Freeman D J, Caslake M J, Griffin B A, Hinnie J, Tan C E, Watson T D, Packard C J, Shepherd J
Institute of Biochemistry, Royal Infirmary, Glasgow, UK.
Eur J Clin Invest. 1998 Jul;28(7):584-91. doi: 10.1046/j.1365-2362.1998.00328.x.
Smoking is associated with dyslipidaemia, particularly raised plasma triglycerides and reduced high-density lipoprotein (HDL)-cholesterol and a delayed clearance of triglyceride in fat tolerance tests. The aim of this study was to investigate whether these phenomena could be explained by a reduced lipoprotein lipase activity in smokers.
A group of 40 healthy individuals [plasma cholesterol 5.07 (SD 0.90) mmol L-1, plasma triglyceride 1.02 (SD 0.39) mmol L-1)] was studied to examine the effects of smoking on plasma enzyme activities, particularly post-heparin lipase activities. The group comprised 20 smokers and 20 non-smokers, who were matched for age, gender and body mass index (BMI).
Post-heparin lipoprotein lipase (LPL) activity [3.89 (SD 1.58) vs. 5.85 (SD 2.30) mumol free fatty acids (FFA) mL-1 h-1, P < 0.005], but not post-heparin hepatic lipase (HL) activity, was reduced in smokers. Plasma cholesteryl ester transfer protein (CETP) activity and lecithin: cholesterol acyl transferase (LCAT) activity were measured in a subgroup of 18 individuals, comprising nine smokers with nine matched non-smokers. There was no difference in CETP activities between two groups, but smokers had a significantly reduced plasma LCAT activity [112 (SD 23) vs. 152 (SD 24) nmol cholesterol mL-1 h-1, P < 0.005]. In both smokers (r=-0.53, P < 0.05) and non-smokers (r=-0.54, P < 0.05), HDL2 concentration was negatively associated with HL activity. In non-smokers, HDL3 concentration was negatively associated with CETP activity (r= -0.77, P < 0.05), whereas in smokers HDL3 concentration was negatively associated with LCAT activity (r= -0.78, P < 0.050).
It was shown by direct measurement that the activity of plasma post-heparin LPL is reduced in smokers, independently of age, gender and BMI. It is concluded that this enzyme perturbation associated with smoking may contribute to the development of the atherogenic lipoprotein phenotype seen in smokers.

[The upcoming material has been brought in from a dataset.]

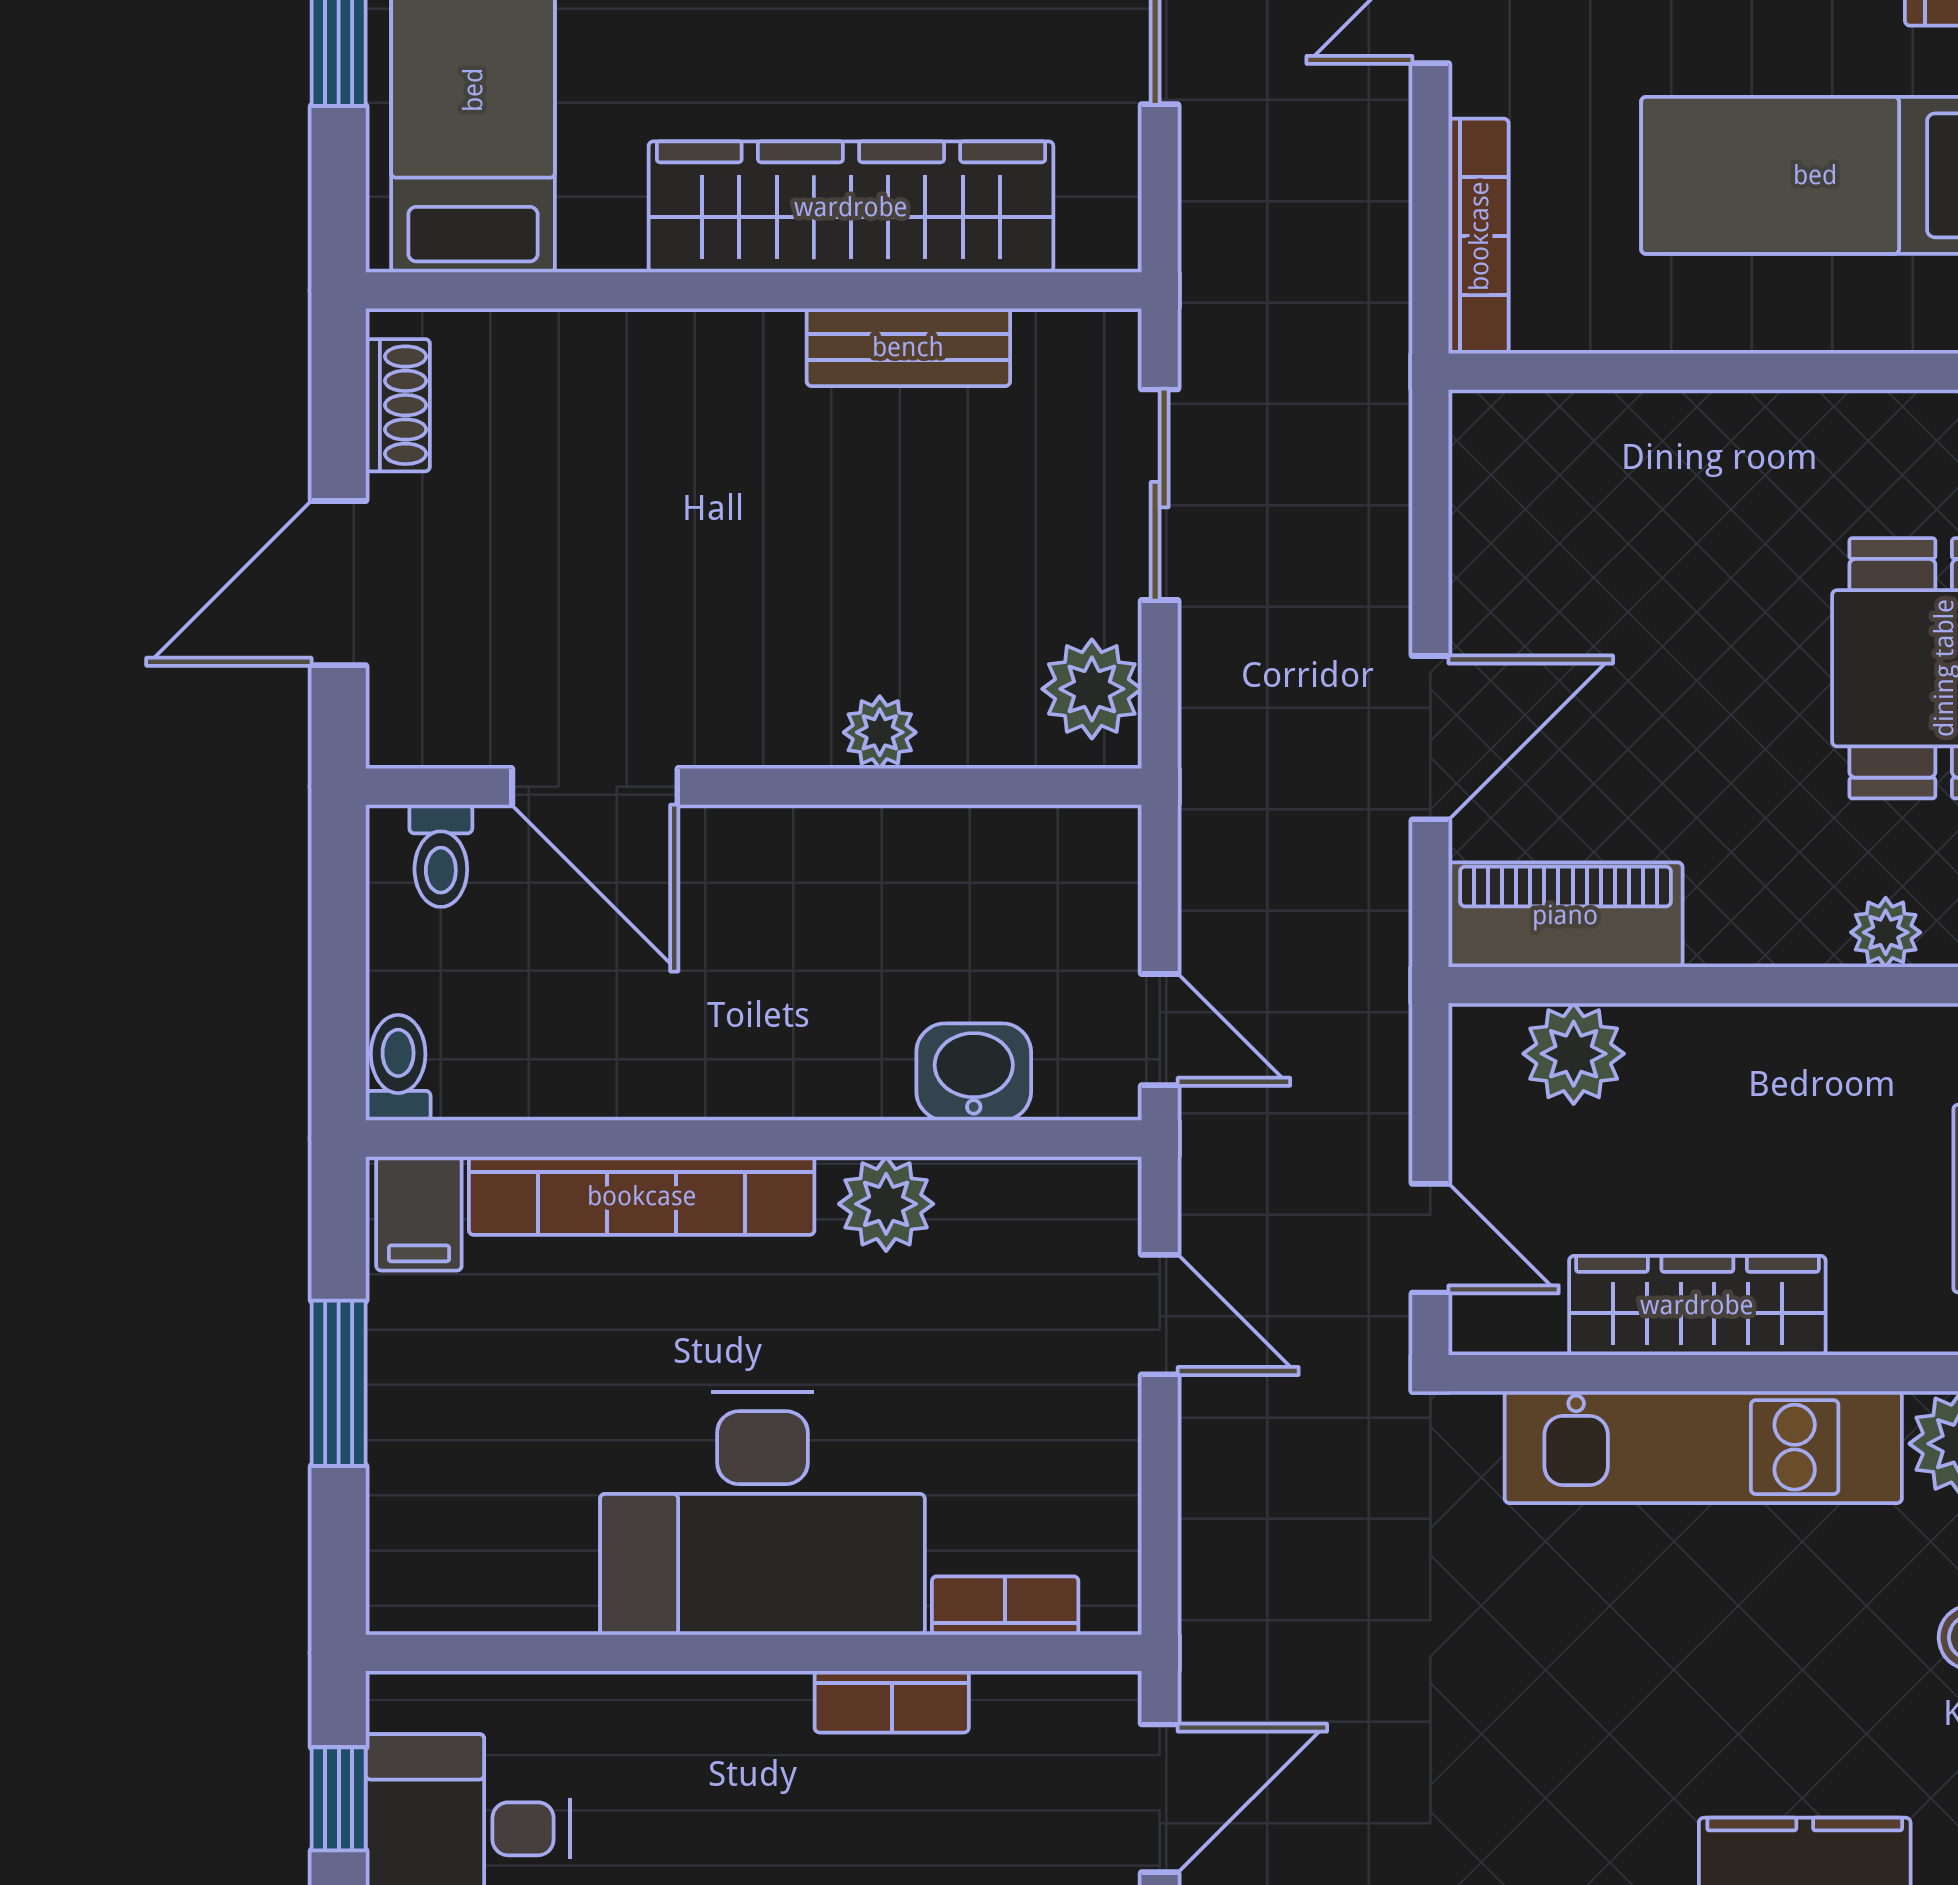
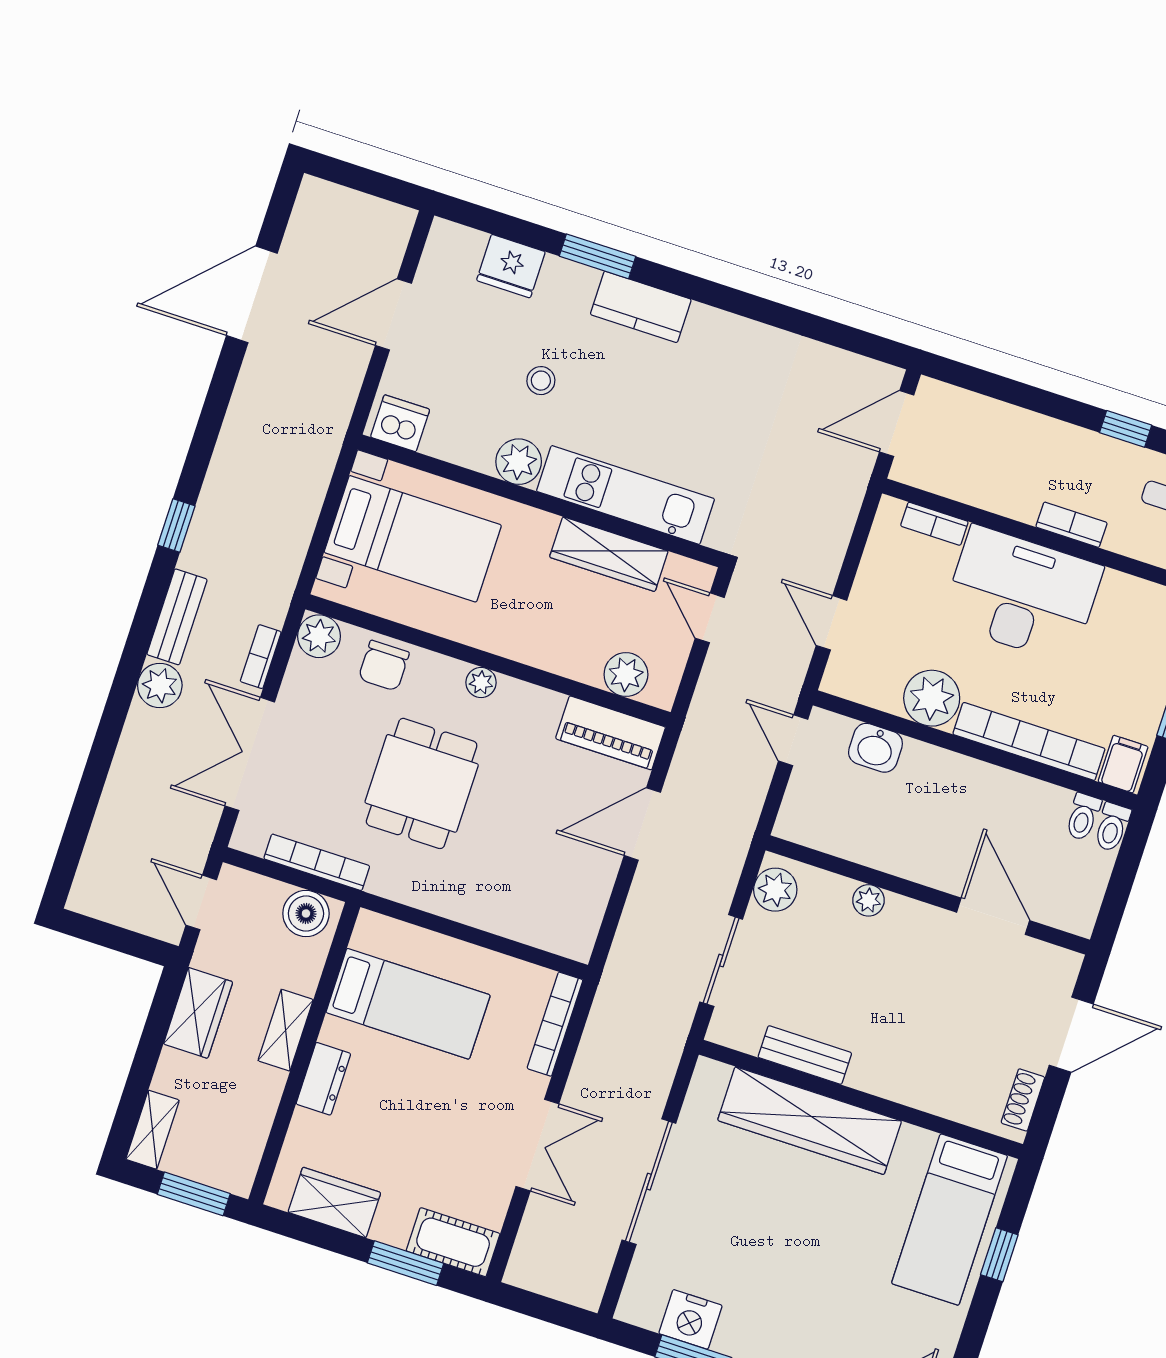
toilet: (441, 856) -> (1083, 817), moved, turned 180
plant: (886, 1204) -> (932, 698), width x1.36, depth x1.36
bookcase: (892, 1702) -> (1072, 525), moved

吸烟与血脂异常有关,尤其是血浆甘油三酯升高、高密度脂蛋白(HDL)胆固醇降低,以及脂肪耐量试验中甘油三酯清除延迟。本研究的目的是调查这些现象是否可以用吸烟者脂蛋白脂肪酶活性降低来解释。
对一组40名健康个体[血浆胆固醇5.07(标准差0.90)mmol/L,血浆甘油三酯1.02(标准差0.39)mmol/L]进行研究,以检查吸烟对血浆酶活性的影响,特别是肝素后脂肪酶活性。该组包括20名吸烟者和20名不吸烟者,他们在年龄、性别和体重指数(BMI)方面相匹配。
吸烟者肝素后脂蛋白脂肪酶(LPL)活性降低[3.89(标准差1.58)对5.85(标准差2.30)μmol游离脂肪酸(FFA)/mL-1/h-1,P<0.005],但肝素后肝脂肪酶(HL)活性未降低。在一个由18名个体组成的亚组中测量了血浆胆固醇酯转移蛋白(CETP)活性和卵磷脂:胆固醇酰基转移酶(LCAT)活性,该亚组包括9名吸烟者和9名匹配的不吸烟者。两组之间的CETP活性没有差异,但吸烟者的血浆LCAT活性显著降低[112(标准差23)对152(标准差24)nmol胆固醇/mL-1/h-1,P<0.005]。在吸烟者(r=-0.53,P<0.05)和不吸烟者(r=-0.54,P<0.05)中,HDL2浓度均与HL活性呈负相关。在不吸烟者中,HDL3浓度与CETP活性呈负相关(r=-0.77,P<0.05),而在吸烟者中,HDL3浓度与LCAT活性呈负相关(r=-0.78,P<0.050)。
通过直接测量表明,吸烟者血浆肝素后LPL活性降低,与年龄、性别和BMI无关。得出的结论是,这种与吸烟相关的酶紊乱可能有助于吸烟者出现动脉粥样硬化脂蛋白表型。